Через некоторое время Константин Николаевич решает, что созрел для вступления в Общество. Он передаёт через Брусилова стихи для экзамена – “Сатира, подражание французскому” (Вольтеру, то есть). 22 апреля 1805 года Брусилов зачитывает сатиру в Обществе[9].
Иван Пнин. Экспедитор министерства просвещения, поэт Иван Петрович Пнин был старше Батюшкова на четырнадцать лет. В 1805 году, когда он ненадолго возглавит Вольное общество, Батюшков уже познакомился с ним на вечерах у Брусилова. Иван Петрович читает собравшимся стихи, полные просветительского пафоса, а также статьи в защиту гражданских прав человека – со всей страстью того, кого этими правами обделили. Пнин был незаконнорождённый. Он был внебрачным сыном дипломата и генерала екатерининских времён Николая Репнина. В наследство от “палача Польши” он получил усечённую фамилию (так часто делалось: Бецкой – Трубецкой, например) – и курс обучения в инженерном корпусе. После чего был предоставлен на собственное усмотрение. Он жил в нищете, поскольку к военной карьере оказался неспособным, и зарабатывал на жизнь литературным трудом. Неизвестно, насколько близкими были отношения Батюшкова с Пниным. Однако на роль ментора фигура Ивана Петровича подходила идеально. Научить писать стихи невозможно, но привить возвышенное, исключительное отношение к поэзии и статусу поэта – можно и нужно. Пнин был как раз таким “донкихотом”.

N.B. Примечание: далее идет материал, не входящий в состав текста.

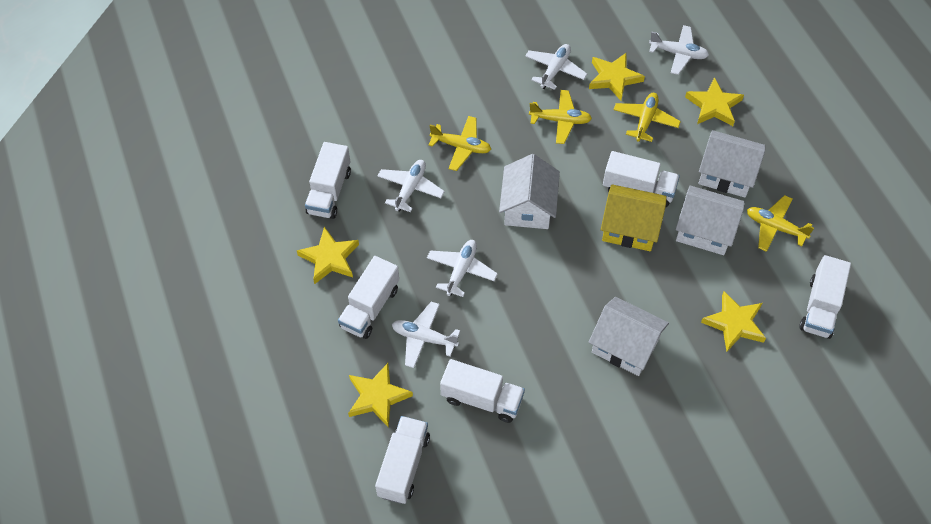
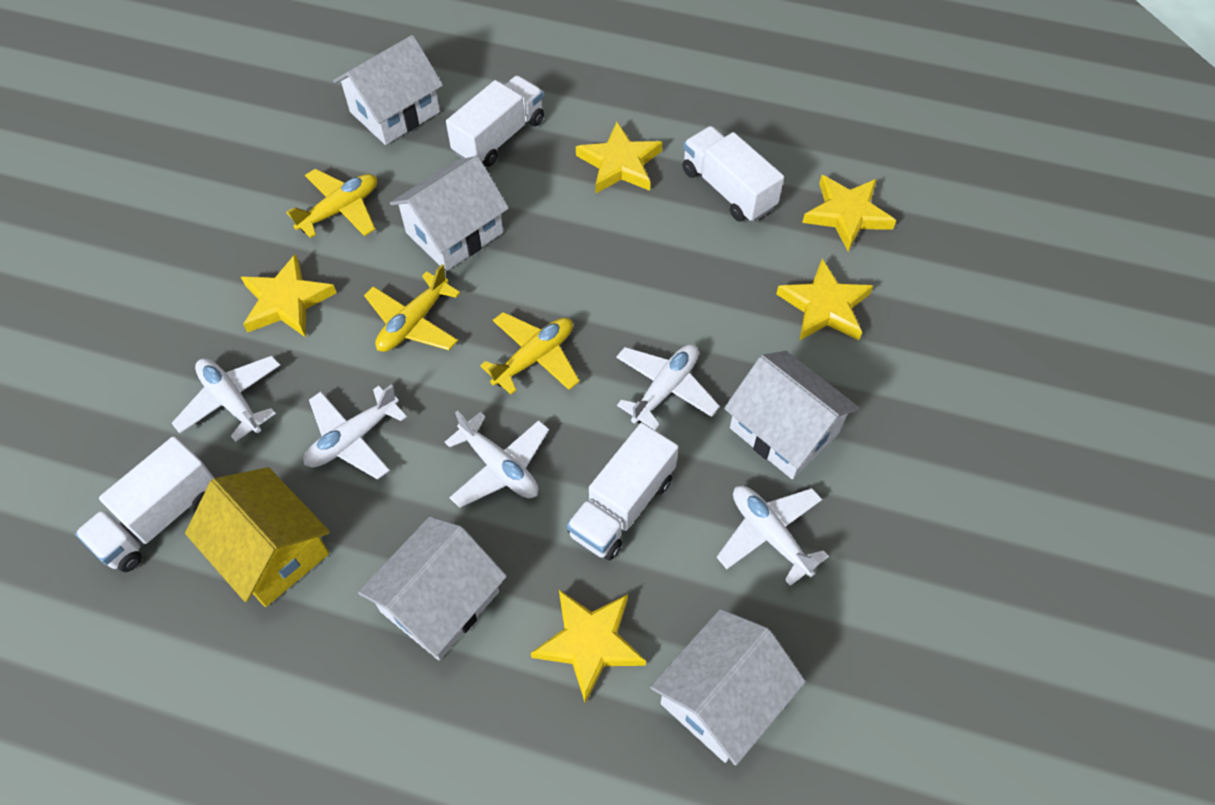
white house: [499,154,560,229] [589,297,669,376] [676,185,745,255] [699,130,765,198] = 4 -> [333,35,443,145] [358,516,507,660] [390,156,509,271] [650,609,806,765] [724,351,859,479] = 5
white truck: [305,142,351,219] [338,256,399,339] [375,416,430,504] [440,359,525,423] [603,151,680,207] [799,255,851,339] = 6 -> [75,436,214,572] [446,75,544,167] [567,423,679,561] [682,126,784,222] = 4
yellow plane: [429,116,491,171] [529,90,592,144] [613,93,681,142] [747,195,814,252] = 4 -> [286,169,377,238] [364,264,460,352] [480,312,580,395] = 3

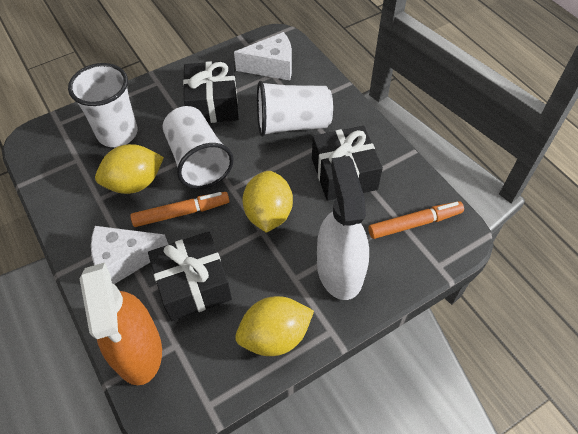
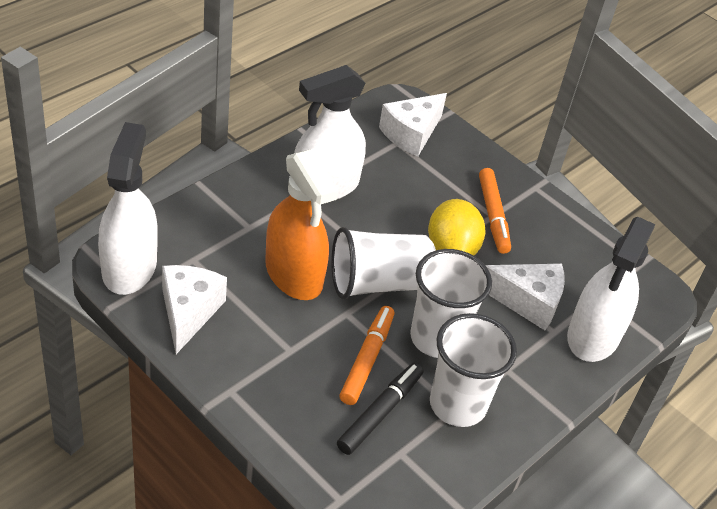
black gift: [148,232,232,321] [183,61,238,123] [312,126,383,201] = 3 -> none = 0
black marker: none = 0 -> [337,363,423,455] = 1
white cheese: [91,226,169,284] [234,32,292,80] = 2 -> [162,265,227,354] [379,93,447,156] [485,264,565,330] = 3
white spray bottle: [317,156,369,300] = 1 -> [98,122,158,295] [294,65,366,199] [567,217,655,362] = 3
yellow lemon: [95,144,164,194] [235,296,314,356] [242,171,293,233] = 3 -> [428,199,485,256] = 1

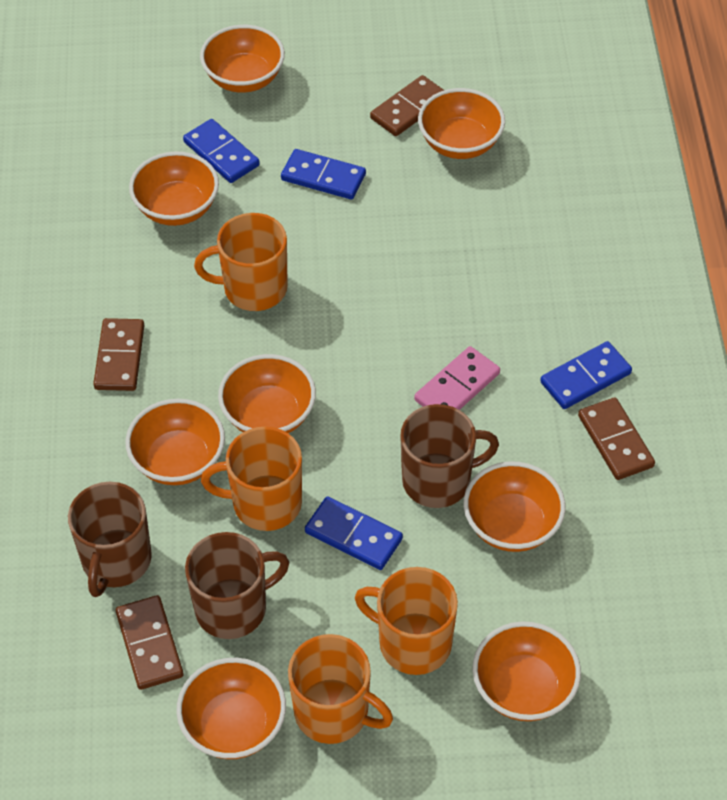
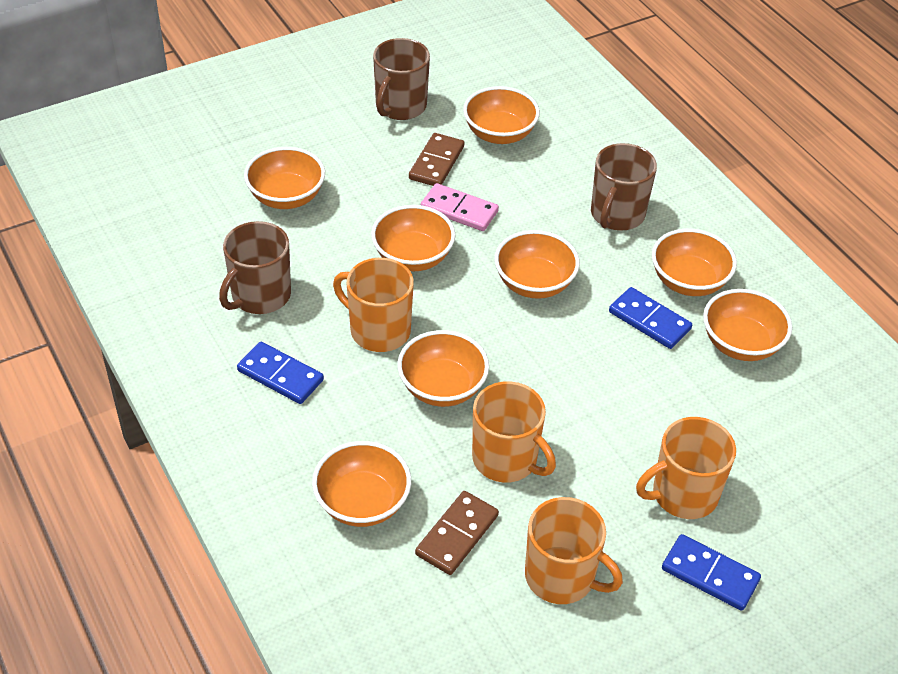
blue domino: [183,119,260,183] [281,149,366,200] [305,496,403,570] [540,341,632,409] = 4 -> [237,342,324,404] [609,287,692,349] [662,534,761,611] = 3
brown domino: [93,318,144,391] [116,595,183,690] [370,75,444,136] [578,397,655,480] = 4 -> [409,133,464,186] [415,491,499,575] = 2

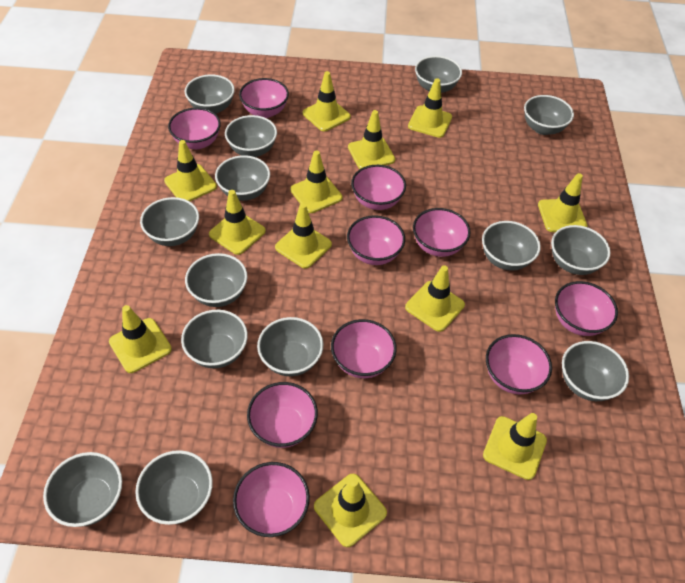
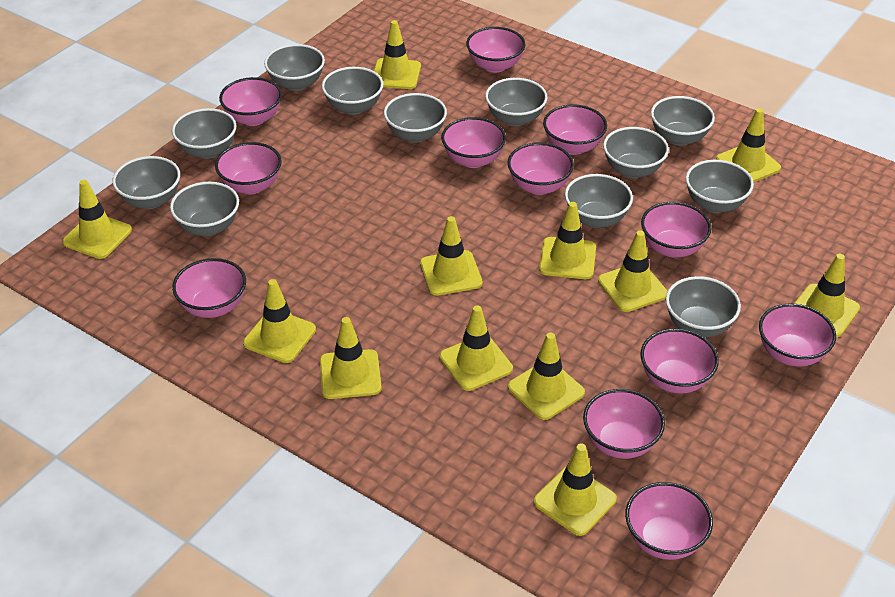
grey bowl: [43,452,122,527] [135,450,213,525] [140,197,199,246] [181,310,248,368] [185,74,235,114] [185,253,247,307] [215,155,270,201] [225,115,277,157] [257,317,323,376] [415,56,462,93] [482,221,541,271] [524,95,574,135] [551,225,610,275] [562,341,629,401] = 14 -> [113,156,180,209] [170,182,239,236] [172,108,236,159] [264,44,325,91] [322,67,383,115] [384,93,447,143] [485,78,548,126] [565,174,633,228] [603,127,669,178] [651,96,715,146] [666,276,741,337] [686,160,754,213] = 12
pink bowl: [168,108,221,150] [233,462,310,537] [239,78,289,118] [247,382,318,448] [331,319,397,378] [347,215,405,265] [351,165,406,210] [413,208,471,257] [486,334,552,394] [555,281,618,336] = 10 -> [172,258,246,318] [215,142,282,194] [219,77,282,126] [441,117,506,168] [466,27,525,73] [508,143,574,195] [543,105,607,155] [583,389,665,459] [625,482,713,560] [640,329,719,394] [641,202,712,257] [759,303,836,367] = 12

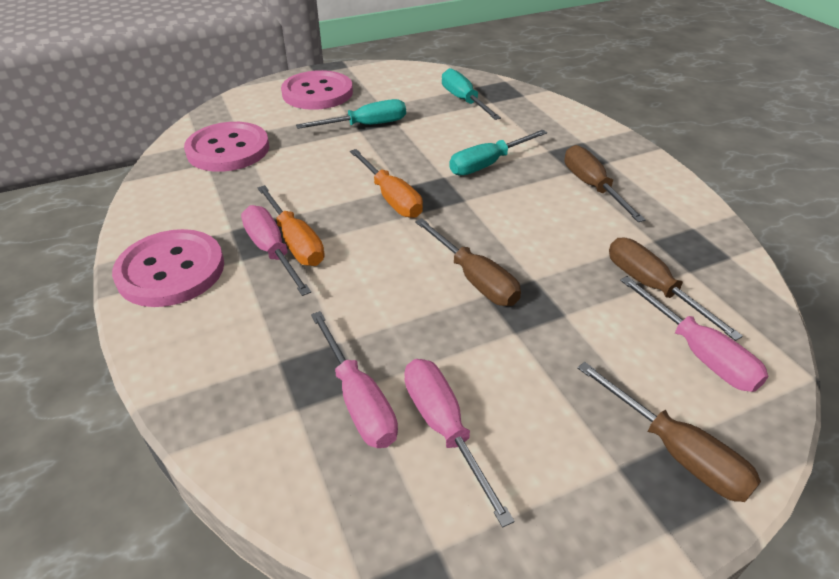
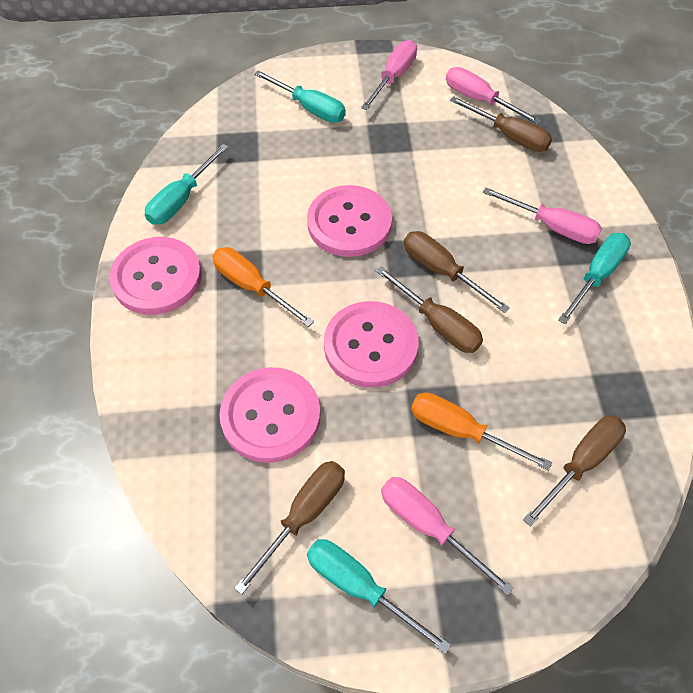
brown screwdriver: [415,218,521,306] [564,145,646,222] [577,362,761,502] [609,238,743,341] = 4 -> [234,461,345,595] [376,266,483,353] [404,231,510,313] [450,96,552,152] [523,415,626,527] = 5
pink button: [112,229,224,307] [184,122,269,172] [281,70,353,110] = 3 -> [109,237,202,315] [219,367,320,463] [307,185,392,257] [324,301,418,388] = 4
turquoise screwdriver: [296,99,406,129] [442,68,501,120] [449,130,547,176] = 3 -> [145,144,228,225] [254,70,346,123] [307,539,451,654] [558,233,631,324] = 4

Иван Петрович рассматривал литературу как форму служения истине. Истина заключалась в том, что Бог велик и непознаваем, а человек от рождения свободен и в свободе выбора между добром и злом равен другим людям. И ни один человек не вправе ущемлять эту свободу. Пнин был деист и убеждения выражал в полемике с классицистами Державиным и Ломоносовым. Даже оды свои он называл так же (“Человек”, “Бог”). Классицисты призывали принимать удары судьбы как проявление неведомой, хотя и благостной воли Божьей – а Пнин считал, что человеку на то и дана Богом свобода воли, чтобы жить так, как он живёт. “Все бедствия человека происходят от человека”, мог бы повторить Иван Петрович вслед за кумиром своего поколения Радищевым. Возможно, не без влияния Пнина 17-летний Батюшков напишет своего “Бога”. Правда, через голову Ивана Петровича он отдаст дань даже не Державину – а сентиментальной чувствительности. Бог юного Батюшкова велик и непознаваем, но милостив. Он открывается тому, кто имеет отзывчивую душу и способен выйти из “мрачной хижины” лжемудрия, отринуть сухие философские истины ради природы, естественной, а значит, и божественной в любых проявлениях.